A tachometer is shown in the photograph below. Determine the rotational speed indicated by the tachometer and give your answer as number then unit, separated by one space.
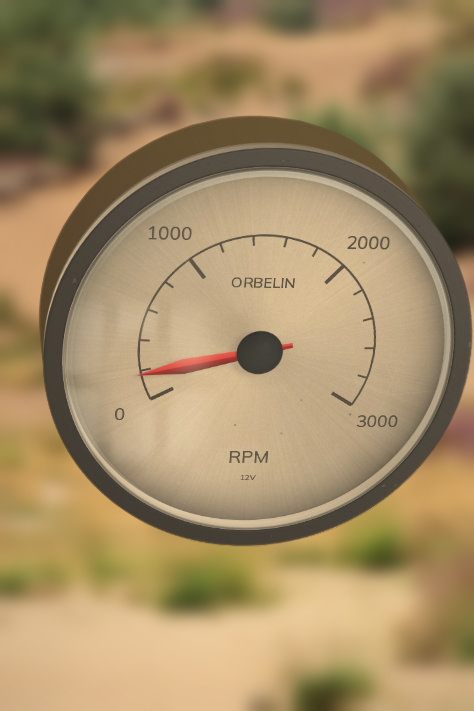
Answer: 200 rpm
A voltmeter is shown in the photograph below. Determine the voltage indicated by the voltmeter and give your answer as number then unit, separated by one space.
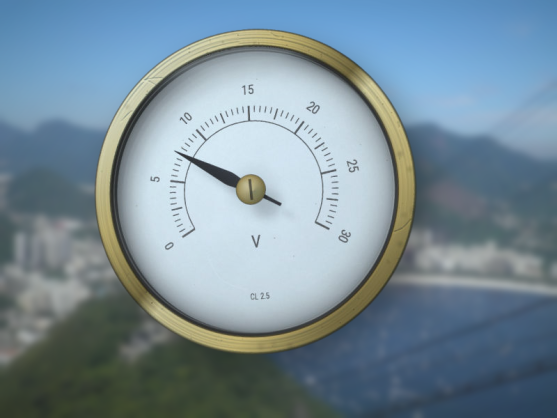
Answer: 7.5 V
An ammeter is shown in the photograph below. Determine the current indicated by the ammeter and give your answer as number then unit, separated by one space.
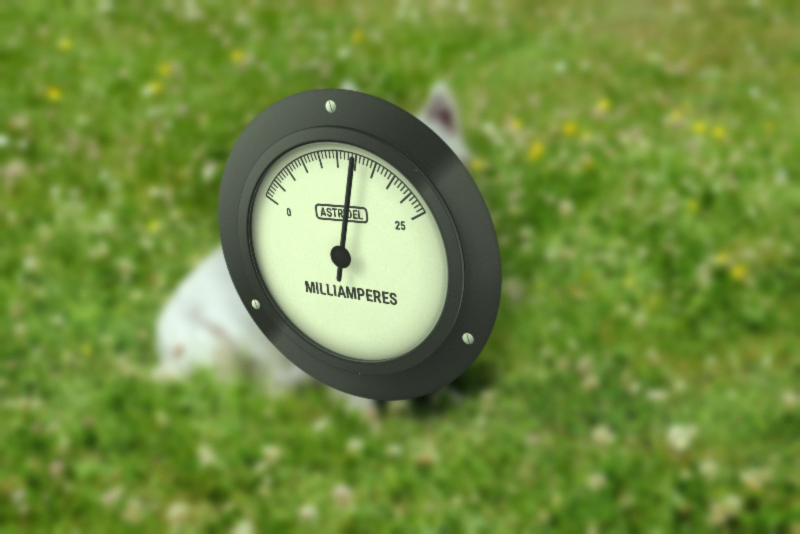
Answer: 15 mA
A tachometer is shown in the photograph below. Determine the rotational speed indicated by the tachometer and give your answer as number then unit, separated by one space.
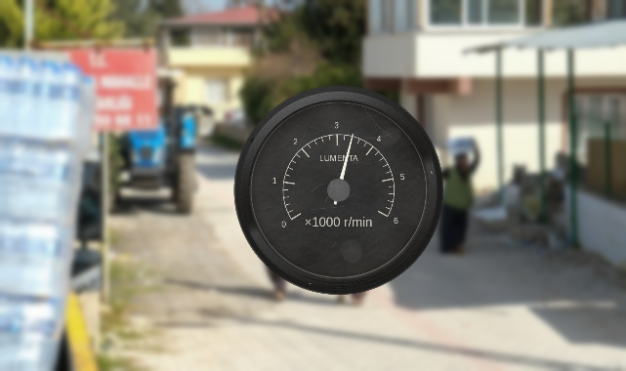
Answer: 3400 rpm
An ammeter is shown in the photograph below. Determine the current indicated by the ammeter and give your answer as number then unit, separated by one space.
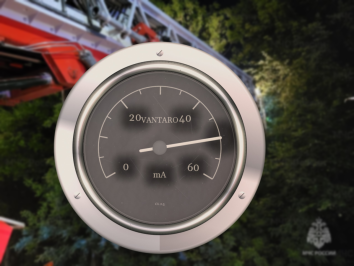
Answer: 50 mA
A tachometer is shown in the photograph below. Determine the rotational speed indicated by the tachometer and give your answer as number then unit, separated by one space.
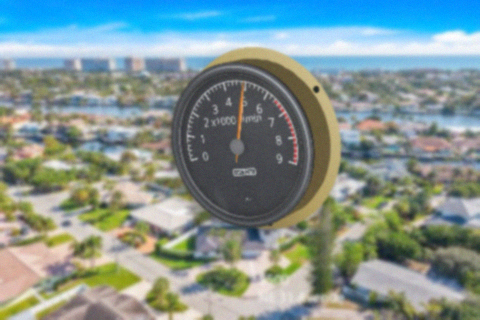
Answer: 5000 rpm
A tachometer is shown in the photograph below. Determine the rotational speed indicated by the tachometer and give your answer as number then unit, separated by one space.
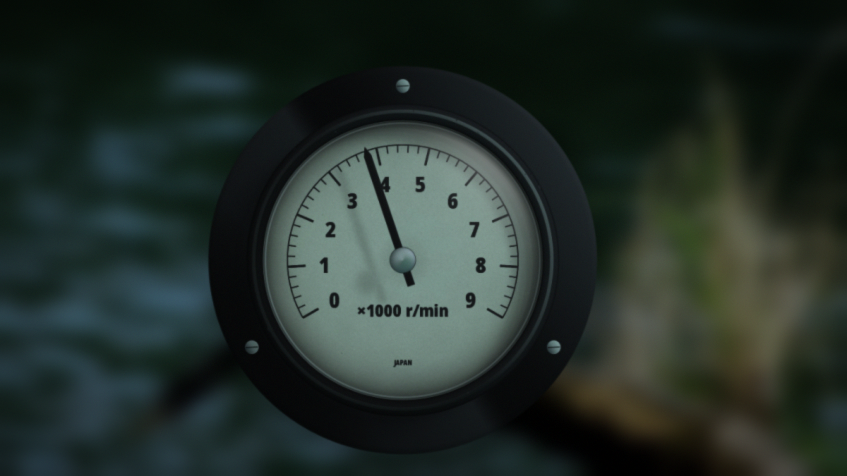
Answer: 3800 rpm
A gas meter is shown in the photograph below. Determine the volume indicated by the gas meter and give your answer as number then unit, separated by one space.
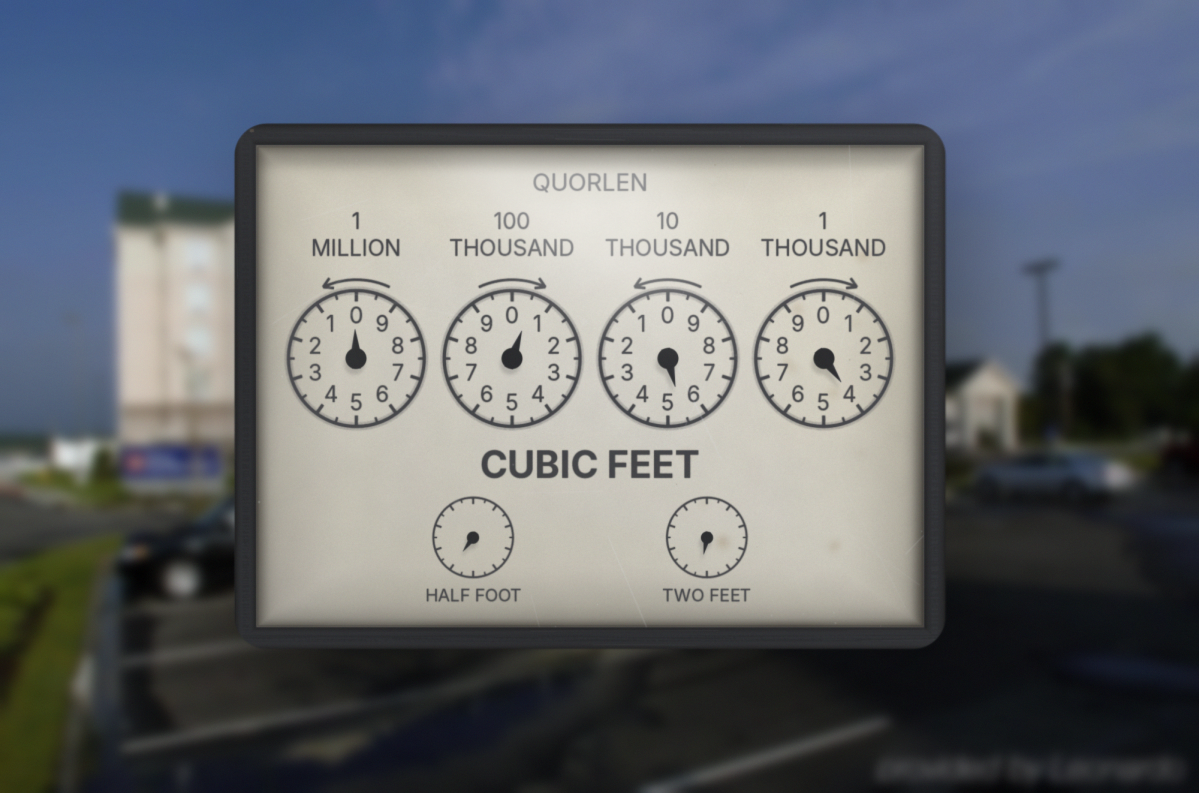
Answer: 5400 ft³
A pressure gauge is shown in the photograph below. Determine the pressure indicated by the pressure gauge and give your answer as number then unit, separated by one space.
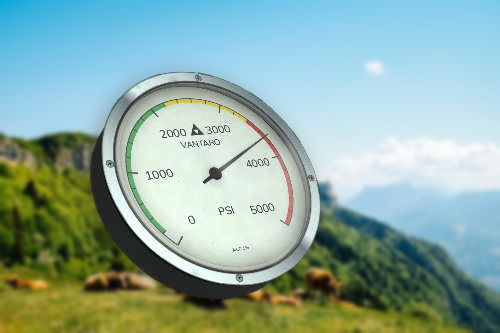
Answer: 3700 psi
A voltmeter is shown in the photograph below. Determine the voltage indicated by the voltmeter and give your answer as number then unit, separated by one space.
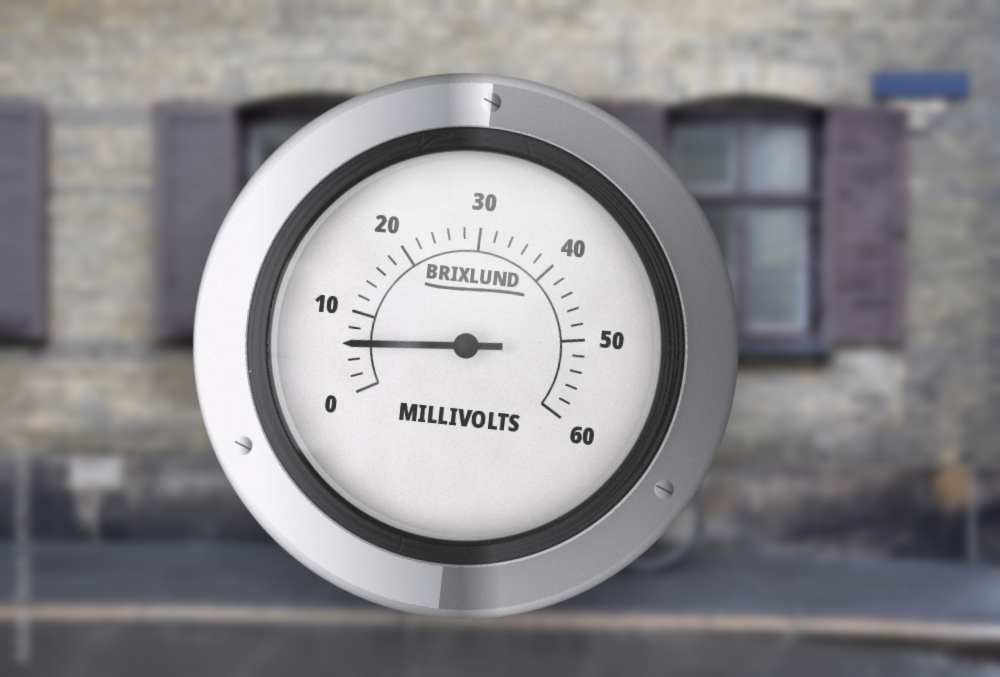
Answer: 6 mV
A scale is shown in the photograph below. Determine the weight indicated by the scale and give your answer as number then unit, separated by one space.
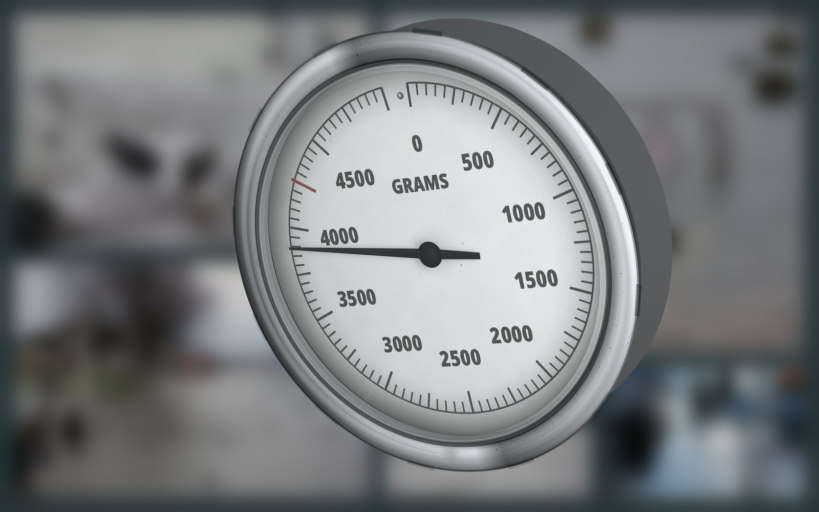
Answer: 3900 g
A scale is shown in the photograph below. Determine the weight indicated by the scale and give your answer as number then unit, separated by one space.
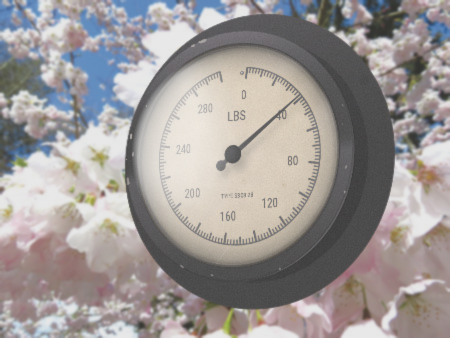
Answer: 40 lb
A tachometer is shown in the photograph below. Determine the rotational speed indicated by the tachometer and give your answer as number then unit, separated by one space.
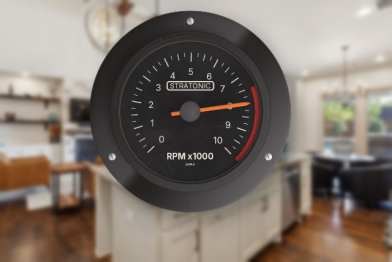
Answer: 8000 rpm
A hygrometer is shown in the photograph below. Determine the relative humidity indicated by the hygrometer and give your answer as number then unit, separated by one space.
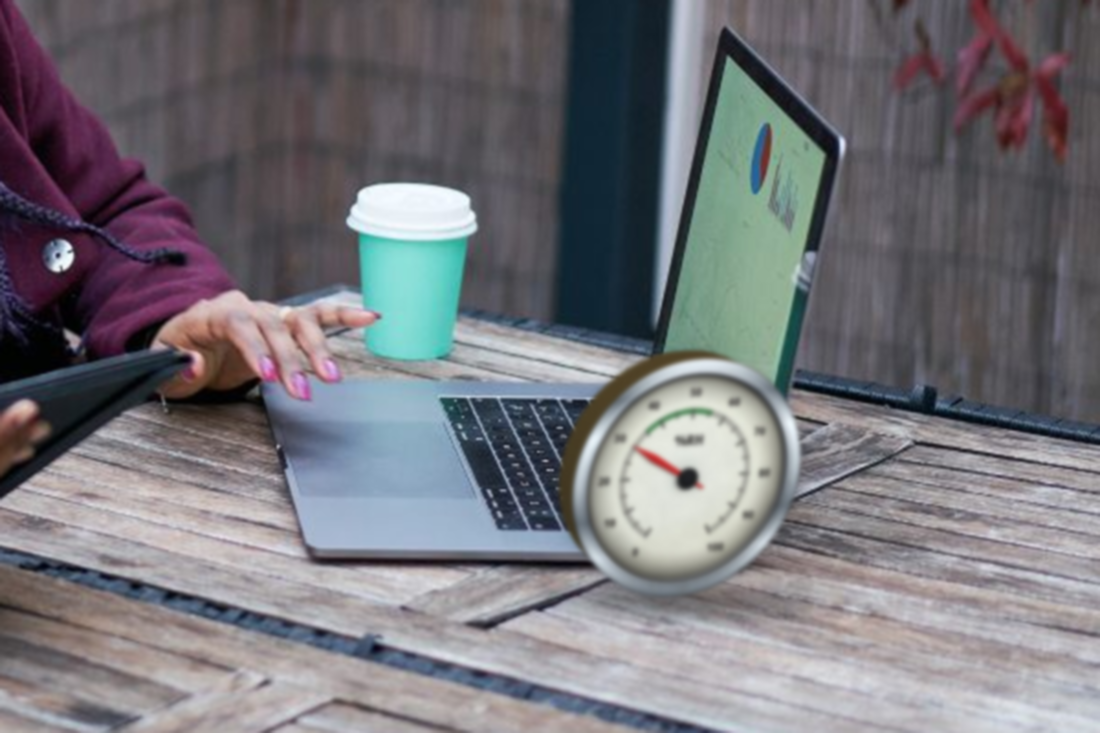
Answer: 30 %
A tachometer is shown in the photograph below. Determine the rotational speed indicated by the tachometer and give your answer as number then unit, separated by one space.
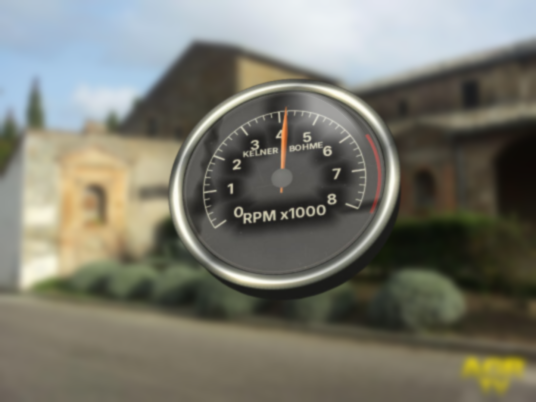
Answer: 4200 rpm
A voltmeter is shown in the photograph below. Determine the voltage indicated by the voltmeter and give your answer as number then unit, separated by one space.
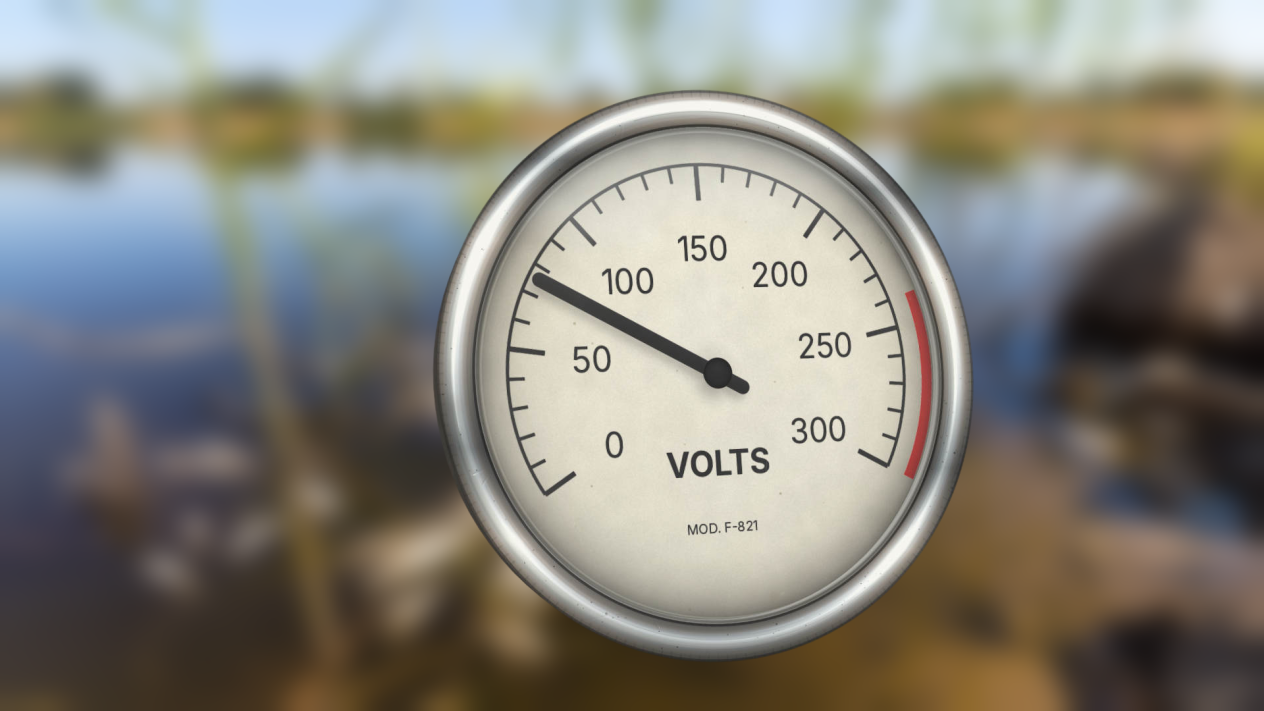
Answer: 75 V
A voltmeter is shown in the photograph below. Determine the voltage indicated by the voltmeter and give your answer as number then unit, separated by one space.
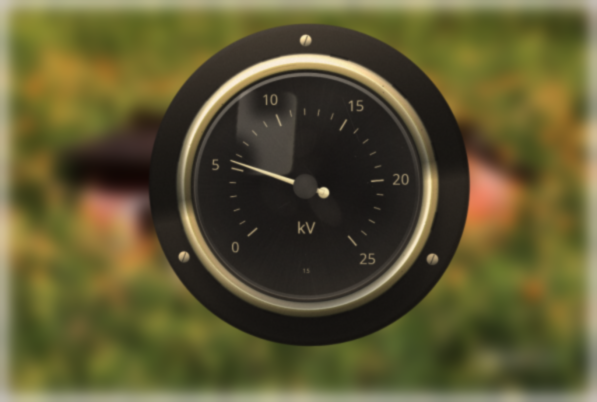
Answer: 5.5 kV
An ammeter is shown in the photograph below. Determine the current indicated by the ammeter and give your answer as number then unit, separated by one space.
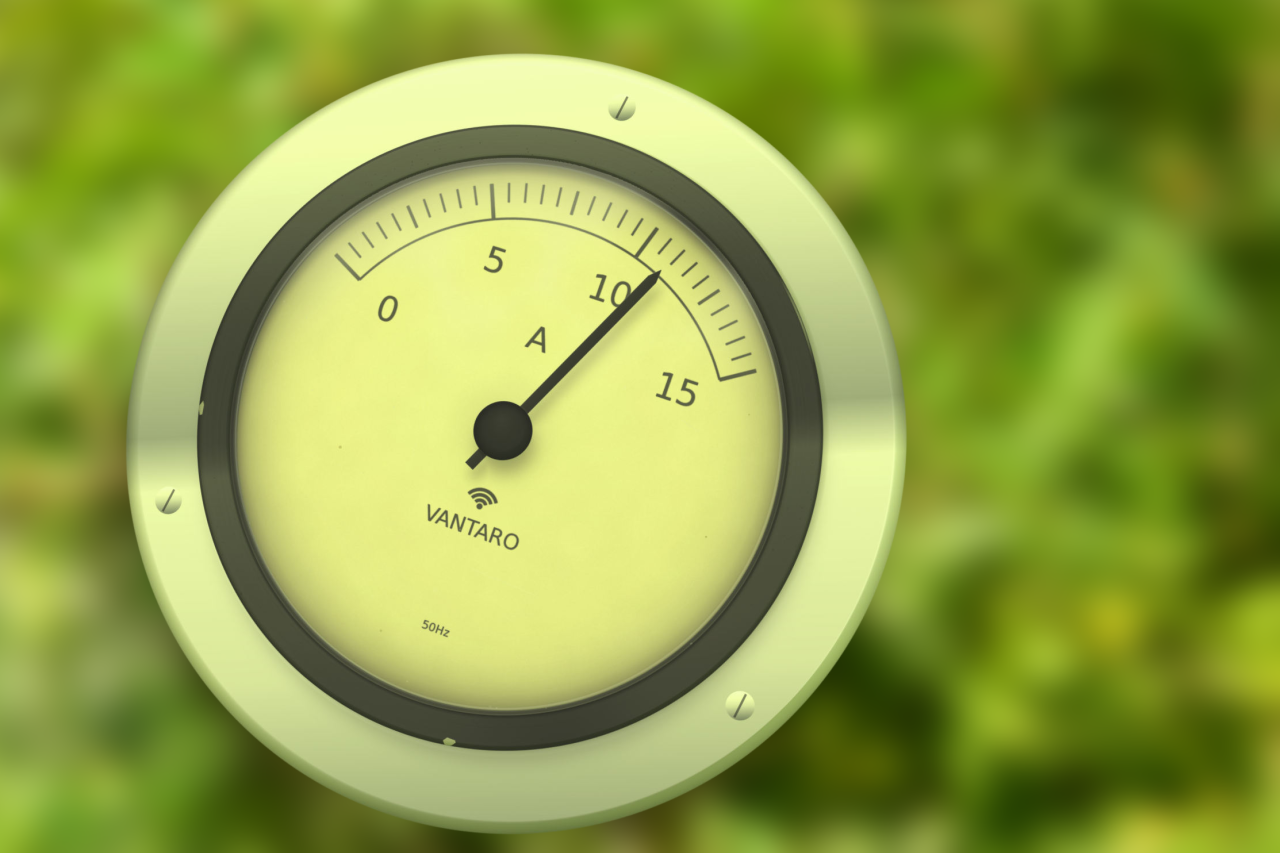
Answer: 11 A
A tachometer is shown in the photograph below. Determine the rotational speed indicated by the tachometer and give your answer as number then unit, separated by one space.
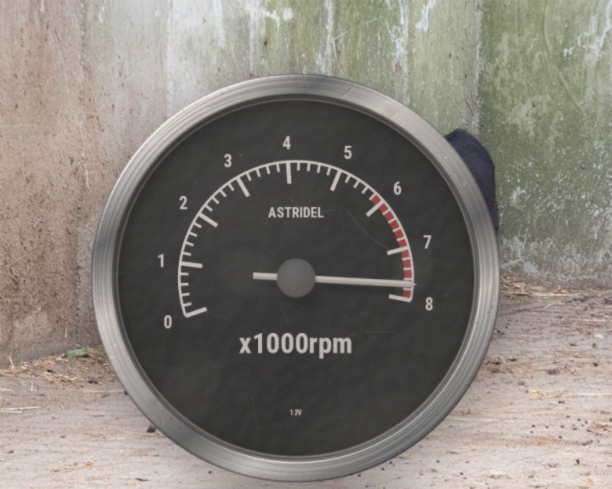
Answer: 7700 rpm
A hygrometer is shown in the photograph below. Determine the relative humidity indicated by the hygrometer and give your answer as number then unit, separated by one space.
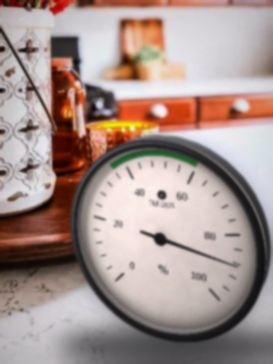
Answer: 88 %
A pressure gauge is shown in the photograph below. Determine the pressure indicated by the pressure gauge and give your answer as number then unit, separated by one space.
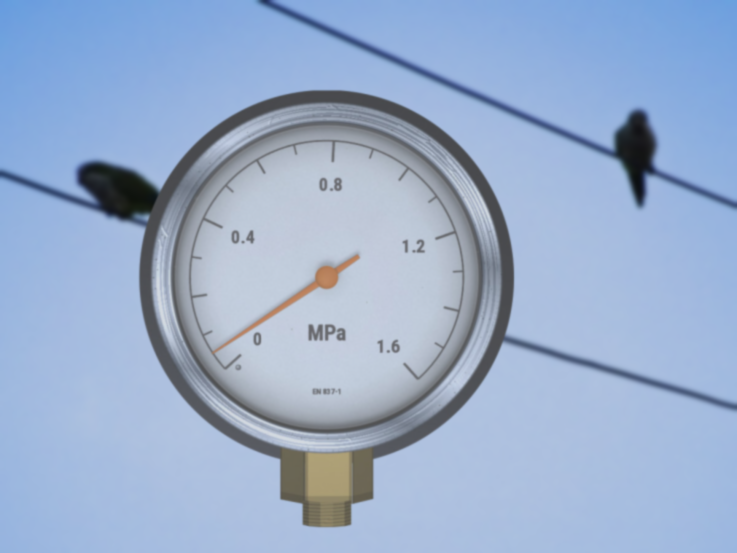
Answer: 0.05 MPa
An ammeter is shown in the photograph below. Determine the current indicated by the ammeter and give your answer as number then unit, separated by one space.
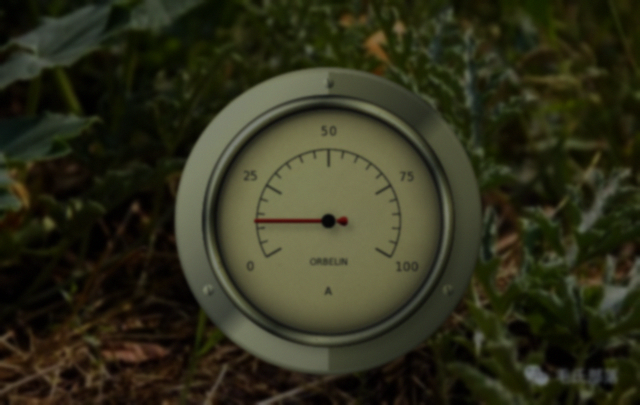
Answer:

■ **Task directions**: Put every line of the records above into a numbered list, skipping blank lines and leaving out the pictures.

■ **Final answer**:
1. A tachometer is shown in the photograph below. Determine the rotational speed indicated by the tachometer and give your answer as number then unit, separated by one space.
2. Answer: 200 rpm
3. A voltmeter is shown in the photograph below. Determine the voltage indicated by the voltmeter and give your answer as number then unit, separated by one space.
4. Answer: 7.5 V
5. An ammeter is shown in the photograph below. Determine the current indicated by the ammeter and give your answer as number then unit, separated by one space.
6. Answer: 15 mA
7. A tachometer is shown in the photograph below. Determine the rotational speed indicated by the tachometer and give your answer as number then unit, separated by one space.
8. Answer: 3400 rpm
9. An ammeter is shown in the photograph below. Determine the current indicated by the ammeter and give your answer as number then unit, separated by one space.
10. Answer: 50 mA
11. A tachometer is shown in the photograph below. Determine the rotational speed indicated by the tachometer and give your answer as number then unit, separated by one space.
12. Answer: 5000 rpm
13. A tachometer is shown in the photograph below. Determine the rotational speed indicated by the tachometer and give your answer as number then unit, separated by one space.
14. Answer: 3800 rpm
15. A gas meter is shown in the photograph below. Determine the volume indicated by the gas meter and give your answer as number then unit, separated by one space.
16. Answer: 5400 ft³
17. A pressure gauge is shown in the photograph below. Determine the pressure indicated by the pressure gauge and give your answer as number then unit, separated by one space.
18. Answer: 3700 psi
19. A voltmeter is shown in the photograph below. Determine the voltage indicated by the voltmeter and give your answer as number then unit, separated by one space.
20. Answer: 6 mV
21. A scale is shown in the photograph below. Determine the weight indicated by the scale and give your answer as number then unit, separated by one space.
22. Answer: 3900 g
23. A scale is shown in the photograph below. Determine the weight indicated by the scale and give your answer as number then unit, separated by one space.
24. Answer: 40 lb
25. A tachometer is shown in the photograph below. Determine the rotational speed indicated by the tachometer and give your answer as number then unit, separated by one space.
26. Answer: 8000 rpm
27. A hygrometer is shown in the photograph below. Determine the relative humidity indicated by the hygrometer and give your answer as number then unit, separated by one space.
28. Answer: 30 %
29. A tachometer is shown in the photograph below. Determine the rotational speed indicated by the tachometer and give your answer as number then unit, separated by one space.
30. Answer: 4200 rpm
31. A voltmeter is shown in the photograph below. Determine the voltage indicated by the voltmeter and give your answer as number then unit, separated by one space.
32. Answer: 75 V
33. A voltmeter is shown in the photograph below. Determine the voltage indicated by the voltmeter and give your answer as number then unit, separated by one space.
34. Answer: 5.5 kV
35. An ammeter is shown in the photograph below. Determine the current indicated by the ammeter and give your answer as number then unit, separated by one space.
36. Answer: 11 A
37. A tachometer is shown in the photograph below. Determine the rotational speed indicated by the tachometer and give your answer as number then unit, separated by one space.
38. Answer: 7700 rpm
39. A hygrometer is shown in the photograph below. Determine the relative humidity indicated by the hygrometer and give your answer as number then unit, separated by one space.
40. Answer: 88 %
41. A pressure gauge is shown in the photograph below. Determine the pressure indicated by the pressure gauge and give your answer as number then unit, separated by one space.
42. Answer: 0.05 MPa
43. An ammeter is shown in the photograph below. Determine the current indicated by the ammeter and give your answer as number then unit, separated by one space.
44. Answer:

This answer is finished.